In this paper, we studied the convergence of two well-known iterative methods for finding all zeros of a polynomial simultaneously. The first one is due to Nourein [1] and it has quartic convergence when all zeros of the polynomial are simple. It is also known as Ehrlich’s method with Newton’s corrections because it is obtained by combining Ehrlich’s method [6] and the classical Newton’s method. The second one is a generalization of Nourein’s method for simultaneously finding all zeros of a polynomial that has at least one multiple zero. To our knowledge, it appears for the first time in the book of Sendov, Andreev and Kjurkchiev [2].

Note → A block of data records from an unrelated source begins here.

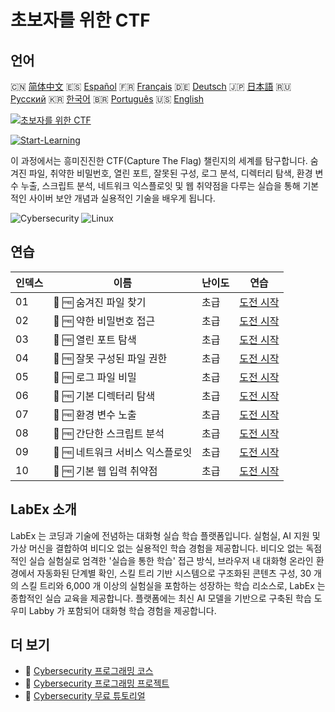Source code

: # 초보자를 위한 CTF

## 언어

🇨🇳 [简体中文](README_zh.md) 🇪🇸 [Español](README_es.md) 🇫🇷 [Français](README_fr.md) 🇩🇪 [Deutsch](README_de.md) 🇯🇵 [日本語](README_ja.md) 🇷🇺 [Русский](README_ru.md) 🇰🇷 [한국어](README_ko.md) 🇧🇷 [Português](README_pt.md) 🇺🇸 [English](README.md) 

[![초보자를 위한 CTF](https://cover-creator.labex.io/ctf-for-beginners.png?lang=ko)](https://labex.io/ko/courses/ctf-for-beginners)

[![Start-Learning](https://img.shields.io/badge/Start-Learning-whitesmoke?style=for-the-badge)](https://labex.io/ko/courses/ctf-for-beginners)

이 과정에서는 흥미진진한 CTF(Capture The Flag) 챌린지의 세계를 탐구합니다. 숨겨진 파일, 취약한 비밀번호, 열린 포트, 잘못된 구성, 로그 분석, 디렉터리 탐색, 환경 변수 누출, 스크립트 분석, 네트워크 익스플로잇 및 웹 취약점을 다루는 실습을 통해 기본적인 사이버 보안 개념과 실용적인 기술을 배우게 됩니다.

![Cybersecurity](https://img.shields.io/badge/Cybersecurity-whitesmoke?style=for-the-badge&logo=cybersecurity)
![Linux](https://img.shields.io/badge/Linux-whitesmoke?style=for-the-badge&logo=linux)


## 연습

|   인덱스 | 이름                             | 난이도   | 연습                                                                                                         |
|----------|----------------------------------|----------|--------------------------------------------------------------------------------------------------------------|
|       01 | 🎯 🆓 숨겨진 파일 찾기           | 초급     | <a target='_blank' href='https://labex.io/ko/labs/linux-hidden-file-hunt-596219'>도전 시작</a>               |
|       02 | 🎯 🆓 약한 비밀번호 접근         | 초급     | <a target='_blank' href='https://labex.io/ko/labs/linux-weak-password-access-596224'>도전 시작</a>           |
|       03 | 🎯 🆓 열린 포트 탐색             | 초급     | <a target='_blank' href='https://labex.io/ko/labs/linux-open-port-discovery-596222'>도전 시작</a>            |
|       04 | 🎯 🆓 잘못 구성된 파일 권한      | 초급     | <a target='_blank' href='https://labex.io/ko/labs/linux-misconfigured-file-permissions-596218'>도전 시작</a> |
|       05 | 🎯 🆓 로그 파일 비밀             | 초급     | <a target='_blank' href='https://labex.io/ko/labs/linux-log-file-secret-596220'>도전 시작</a>                |
|       06 | 🎯 🆓 기본 디렉터리 탐색         | 초급     | <a target='_blank' href='https://labex.io/ko/labs/linux-basic-directory-traversal-596215'>도전 시작</a>      |
|       07 | 🎯 🆓 환경 변수 노출             | 초급     | <a target='_blank' href='https://labex.io/ko/labs/linux-environment-variable-leak-596217'>도전 시작</a>      |
|       08 | 🎯 🆓 간단한 스크립트 분석       | 초급     | <a target='_blank' href='https://labex.io/ko/labs/linux-simple-script-analysis-596223'>도전 시작</a>         |
|       09 | 🎯 🆓 네트워크 서비스 익스플로잇 | 초급     | <a target='_blank' href='https://labex.io/ko/labs/linux-network-service-exploit-596221'>도전 시작</a>        |
|       10 | 🎯 🆓 기본 웹 입력 취약점        | 초급     | <a target='_blank' href='https://labex.io/ko/labs/linux-basic-web-input-vulnerability-596216'>도전 시작</a>  |

## LabEx 소개

LabEx 는 코딩과 기술에 전념하는 대화형 실습 학습 플랫폼입니다. 실험실, AI 지원 및 가상 머신을 결합하여 비디오 없는 실용적인 학습 경험을 제공합니다. 비디오 없는 독점적인 실습 실험실로 엄격한 '실습을 통한 학습' 접근 방식, 브라우저 내 대화형 온라인 환경에서 자동화된 단계별 확인, 스킬 트리 기반 시스템으로 구조화된 콘텐츠 구성, 30 개의 스킬 트리와 6,000 개 이상의 실험실을 포함하는 성장하는 학습 리소스로, LabEx 는 종합적인 실습 교육을 제공합니다. 플랫폼에는 최신 AI 모델을 기반으로 구축된 학습 도우미 Labby 가 포함되어 대화형 학습 경험을 제공합니다.

## 더 보기

- 🔗 [Cybersecurity 프로그래밍 코스](https://github.com/labex-labs/awesome-programming-courses)
- 🔗 [Cybersecurity 프로그래밍 프로젝트](https://github.com/labex-labs/awesome-programming-projects)
- 🔗 [Cybersecurity 무료 튜토리얼](https://github.com/labex-labs/cybersecurity-free-tutorials)

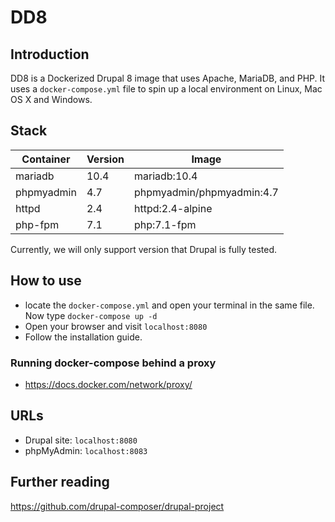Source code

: # DD8
## Introduction
DD8 is a Dockerized Drupal 8 image that uses Apache, MariaDB, and PHP. It uses
a `docker-compose.yml` file to spin up a local environment on Linux, Mac OS X and Windows.
## Stack
| Container | Version | Image |
| --------- | ------- | ----- |
| mariadb   | 10.4    | mariadb:10.4 |
| phpmyadmin | 4.7    | phpmyadmin/phpmyadmin:4.7 |
| httpd | 2.4 | httpd:2.4-alpine |
| php-fpm | 7.1 | php:7.1-fpm |

Currently, we will only support version that Drupal is fully tested.
## How to use
* locate the `docker-compose.yml` and open your terminal in the same file. Now type `docker-compose up -d`
* Open your browser and visit `localhost:8080`
* Follow the installation guide.
### Running docker-compose behind a proxy
* https://docs.docker.com/network/proxy/
## URLs
* Drupal site: `localhost:8080`
* phpMyAdmin: `localhost:8083`
## Further reading
https://github.com/drupal-composer/drupal-project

We have proved several new local and semilocal convergence theorems (Theorems 6–8, 11 and 12) for the classical Nourein’s method (7) under different initial conditions. The initial conditions and error bounds of the semilocal convergence results (Theorems 11 and 12) are computationally verifiable, which is of practical importance. Each of our semilocal convergence results improves the previous result due to Petković, Petković and Rančić [19] in several directions. We note that our approach to semilocal convergence analysis is different from those of the previous authors [18,19]. In Section 8, we present several numerical examples that show the applicability of our semilocal convergence results.

We have obtained two new local convergence theorems (Theorems 3 and 5) for the generalized Nourein’s method (11) under different initial conditions. To the best of authors’ knowledge, our local convergence theorems are the first local convergence results in the literature about Nourein’s method (for simple or multiple zeros).